Dive Brief:
- The Arizona Corporation Commission is expected to decide Wednesday whether the builders of the SunZia Southwest Transmission Project, proposed to deliver high-value southwestern wind and solar power to cities in California and Arizona, can be required to reserve a portion of the line’s 3,000 MW capacity for renewable energy.
- The Wilderness Society (TWS) and other environmentalists want half the carrying capacity of one of the two 500-kilovolt alternating current (AC) lines reserved for electricity generated by wind and solar and other considerations in return for agreeing on SunZia’s route through Arizona’s San Pedro River Valley.
- SunZia’s developers say such a restriction on the 515 mile, $2 billion project violates federal law forbidding power lines from "undue discrimination" against independent power producers. The environmental groups argue Arizona’s regulators can impose the restriction.
Dive Insight:
The transmission project is being built by a consortium that includes Southwestern Power Group II, a natural gas plant developer, the Tri-State Generation and Transmission Association, Shell Wind Energy, and two Arizona utilities, Salt River Project and Tucson Electric Power.
TWS and other environmentalists accept the need for new transmission but say the route through the San Pedro River Valley chosen by the Bureau of Land Management (BLM) fails to balance the need to deliver renewables and “unacceptable impacts” to the environment. They argue that without restrictions on the line’s carrying capacity it will end up delivering natural gas-generated electricity from a planned Southwestern Power Group II power plant.

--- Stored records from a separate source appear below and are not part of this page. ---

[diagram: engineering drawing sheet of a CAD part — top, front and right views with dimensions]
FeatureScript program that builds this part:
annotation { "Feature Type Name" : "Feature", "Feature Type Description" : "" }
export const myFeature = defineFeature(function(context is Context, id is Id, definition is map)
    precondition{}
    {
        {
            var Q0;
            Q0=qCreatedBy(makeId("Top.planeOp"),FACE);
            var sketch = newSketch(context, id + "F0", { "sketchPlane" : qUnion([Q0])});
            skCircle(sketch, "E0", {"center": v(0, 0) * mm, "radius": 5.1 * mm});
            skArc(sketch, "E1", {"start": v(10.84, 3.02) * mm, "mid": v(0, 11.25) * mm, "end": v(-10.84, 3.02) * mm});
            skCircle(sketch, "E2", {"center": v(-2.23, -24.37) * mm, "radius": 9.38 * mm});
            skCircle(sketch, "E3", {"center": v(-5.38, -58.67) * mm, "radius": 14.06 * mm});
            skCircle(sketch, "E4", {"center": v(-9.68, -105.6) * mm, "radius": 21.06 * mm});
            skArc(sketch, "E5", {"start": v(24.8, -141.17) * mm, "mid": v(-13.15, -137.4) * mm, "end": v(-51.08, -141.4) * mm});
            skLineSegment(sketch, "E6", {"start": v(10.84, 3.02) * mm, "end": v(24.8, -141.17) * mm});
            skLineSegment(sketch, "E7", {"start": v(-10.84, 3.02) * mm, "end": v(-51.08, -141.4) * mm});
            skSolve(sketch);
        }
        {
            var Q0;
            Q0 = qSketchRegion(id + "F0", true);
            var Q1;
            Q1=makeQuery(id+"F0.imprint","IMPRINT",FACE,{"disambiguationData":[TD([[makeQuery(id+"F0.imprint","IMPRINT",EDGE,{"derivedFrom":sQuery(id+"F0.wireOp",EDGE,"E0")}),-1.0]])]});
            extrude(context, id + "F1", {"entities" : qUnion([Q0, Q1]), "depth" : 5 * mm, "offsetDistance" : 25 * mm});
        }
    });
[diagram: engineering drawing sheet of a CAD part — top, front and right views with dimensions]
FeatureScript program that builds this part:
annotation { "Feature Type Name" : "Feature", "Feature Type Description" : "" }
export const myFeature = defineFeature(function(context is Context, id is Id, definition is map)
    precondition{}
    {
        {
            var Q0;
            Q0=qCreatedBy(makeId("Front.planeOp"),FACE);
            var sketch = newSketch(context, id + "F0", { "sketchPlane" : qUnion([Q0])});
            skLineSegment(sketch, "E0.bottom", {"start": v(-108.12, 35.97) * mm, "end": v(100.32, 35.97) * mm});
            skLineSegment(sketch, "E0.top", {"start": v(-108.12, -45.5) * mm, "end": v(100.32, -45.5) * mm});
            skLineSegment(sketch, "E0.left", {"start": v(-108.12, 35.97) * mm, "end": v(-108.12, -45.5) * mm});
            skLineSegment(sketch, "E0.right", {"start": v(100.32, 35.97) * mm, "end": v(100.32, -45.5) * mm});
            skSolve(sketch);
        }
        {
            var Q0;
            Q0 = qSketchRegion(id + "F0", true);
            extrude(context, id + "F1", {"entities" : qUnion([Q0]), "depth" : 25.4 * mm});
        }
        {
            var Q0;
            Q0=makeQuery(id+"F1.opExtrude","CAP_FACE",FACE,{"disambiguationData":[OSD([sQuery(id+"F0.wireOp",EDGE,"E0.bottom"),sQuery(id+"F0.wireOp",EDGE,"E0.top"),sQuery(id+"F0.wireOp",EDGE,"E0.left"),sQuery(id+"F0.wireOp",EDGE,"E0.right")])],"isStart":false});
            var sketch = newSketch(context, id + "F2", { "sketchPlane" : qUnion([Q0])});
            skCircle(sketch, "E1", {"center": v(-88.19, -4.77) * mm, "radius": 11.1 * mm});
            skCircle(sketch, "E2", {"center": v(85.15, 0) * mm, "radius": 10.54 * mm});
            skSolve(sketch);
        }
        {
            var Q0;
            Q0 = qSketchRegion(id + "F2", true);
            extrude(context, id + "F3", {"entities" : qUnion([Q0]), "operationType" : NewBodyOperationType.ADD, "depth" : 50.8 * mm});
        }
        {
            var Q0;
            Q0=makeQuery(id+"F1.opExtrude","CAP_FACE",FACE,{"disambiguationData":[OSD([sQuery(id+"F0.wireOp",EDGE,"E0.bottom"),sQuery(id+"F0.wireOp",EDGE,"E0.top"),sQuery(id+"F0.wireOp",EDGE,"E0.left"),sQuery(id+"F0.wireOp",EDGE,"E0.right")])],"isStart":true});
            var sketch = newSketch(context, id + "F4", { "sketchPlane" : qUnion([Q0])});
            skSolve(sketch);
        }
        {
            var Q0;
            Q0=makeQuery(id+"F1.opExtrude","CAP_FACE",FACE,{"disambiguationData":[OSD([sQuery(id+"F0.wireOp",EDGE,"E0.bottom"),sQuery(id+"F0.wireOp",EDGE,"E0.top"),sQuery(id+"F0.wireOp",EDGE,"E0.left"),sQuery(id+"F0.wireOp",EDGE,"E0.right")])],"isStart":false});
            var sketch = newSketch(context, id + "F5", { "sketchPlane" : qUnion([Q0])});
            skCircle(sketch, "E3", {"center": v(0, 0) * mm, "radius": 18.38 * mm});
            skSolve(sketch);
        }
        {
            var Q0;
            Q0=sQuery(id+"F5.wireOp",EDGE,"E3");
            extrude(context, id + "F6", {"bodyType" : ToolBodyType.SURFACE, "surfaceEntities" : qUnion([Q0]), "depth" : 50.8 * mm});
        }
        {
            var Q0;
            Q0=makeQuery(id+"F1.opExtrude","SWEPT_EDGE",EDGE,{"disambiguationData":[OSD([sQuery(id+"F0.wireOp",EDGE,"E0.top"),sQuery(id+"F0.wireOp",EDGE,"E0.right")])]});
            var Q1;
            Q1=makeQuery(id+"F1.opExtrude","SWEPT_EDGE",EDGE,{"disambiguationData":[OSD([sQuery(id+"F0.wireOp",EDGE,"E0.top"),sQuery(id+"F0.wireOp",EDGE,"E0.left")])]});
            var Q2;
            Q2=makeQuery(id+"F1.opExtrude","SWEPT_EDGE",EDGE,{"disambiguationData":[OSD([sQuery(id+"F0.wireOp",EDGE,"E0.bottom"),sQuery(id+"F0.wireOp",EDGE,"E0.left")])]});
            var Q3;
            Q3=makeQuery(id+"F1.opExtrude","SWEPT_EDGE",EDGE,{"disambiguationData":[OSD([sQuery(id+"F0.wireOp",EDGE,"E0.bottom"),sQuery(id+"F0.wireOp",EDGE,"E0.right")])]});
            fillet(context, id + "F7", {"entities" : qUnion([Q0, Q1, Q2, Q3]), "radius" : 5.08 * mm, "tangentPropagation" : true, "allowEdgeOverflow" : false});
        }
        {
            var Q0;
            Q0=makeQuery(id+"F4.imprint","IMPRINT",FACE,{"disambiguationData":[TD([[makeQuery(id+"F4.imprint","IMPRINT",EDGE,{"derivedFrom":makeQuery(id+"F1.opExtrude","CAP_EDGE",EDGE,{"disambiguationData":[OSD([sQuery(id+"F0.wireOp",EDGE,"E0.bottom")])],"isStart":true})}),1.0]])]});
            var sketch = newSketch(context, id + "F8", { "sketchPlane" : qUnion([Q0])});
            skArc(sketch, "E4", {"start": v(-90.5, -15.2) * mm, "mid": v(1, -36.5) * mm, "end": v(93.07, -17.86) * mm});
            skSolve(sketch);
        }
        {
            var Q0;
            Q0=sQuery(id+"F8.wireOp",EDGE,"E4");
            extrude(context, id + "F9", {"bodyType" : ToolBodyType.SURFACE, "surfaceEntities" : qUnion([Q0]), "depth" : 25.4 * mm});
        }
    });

SunZia has a letter of intent from SunEdison, in which the renewables developer commits to using about half the line’s carrying capacity to deliver wind energy-generated electricity from its planned Gallo Wind Project in New Mexico to off-takers in Arizona and California. The wind project is scheduled to be online by 2021.
At an Arizona Corporation Commission hearing on Tuesday, critics of the line criticized the Obama administration for pushing fast track approval of the line through the remote lower San Pedro valley, where little development exists today. The head of the state's consumer advocate agency endorsed the project, telling regulators it would allow utilities to purchase cheaper power on interstate markets and help ensure electric reliability.
The Arizona Daily Star reports the commission is expected to rule on the SunZia line Wednesday.